EXERCISE AIM: Retype every record below exactly as it is written.

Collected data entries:
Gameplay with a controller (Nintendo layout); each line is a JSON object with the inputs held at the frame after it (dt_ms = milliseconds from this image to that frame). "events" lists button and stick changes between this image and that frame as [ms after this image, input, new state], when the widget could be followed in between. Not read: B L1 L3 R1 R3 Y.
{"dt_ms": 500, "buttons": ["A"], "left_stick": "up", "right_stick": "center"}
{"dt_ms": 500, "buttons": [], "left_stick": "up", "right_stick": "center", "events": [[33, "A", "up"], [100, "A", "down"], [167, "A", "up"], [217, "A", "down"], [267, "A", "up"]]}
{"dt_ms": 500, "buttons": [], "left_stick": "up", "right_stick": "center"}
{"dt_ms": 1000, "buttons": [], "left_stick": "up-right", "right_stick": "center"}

SOLUTION TO THE PROBLEM:
Gameplay with a controller (Nintendo layout); each line is a JSON object with the inputs held at the frame after it (dt_ms = milliseconds from this image to that frame). "events" lists button and stick changes between this image and that frame as [ms after this image, input, new state], when the widget could be followed in between. Not read: B L1 L3 R1 R3 Y.
{"dt_ms": 500, "buttons": ["A"], "left_stick": "up", "right_stick": "center"}
{"dt_ms": 500, "buttons": [], "left_stick": "up", "right_stick": "center", "events": [[33, "A", "up"], [100, "A", "down"], [167, "A", "up"], [217, "A", "down"], [267, "A", "up"]]}
{"dt_ms": 500, "buttons": [], "left_stick": "up", "right_stick": "center"}
{"dt_ms": 1000, "buttons": [], "left_stick": "up-right", "right_stick": "center"}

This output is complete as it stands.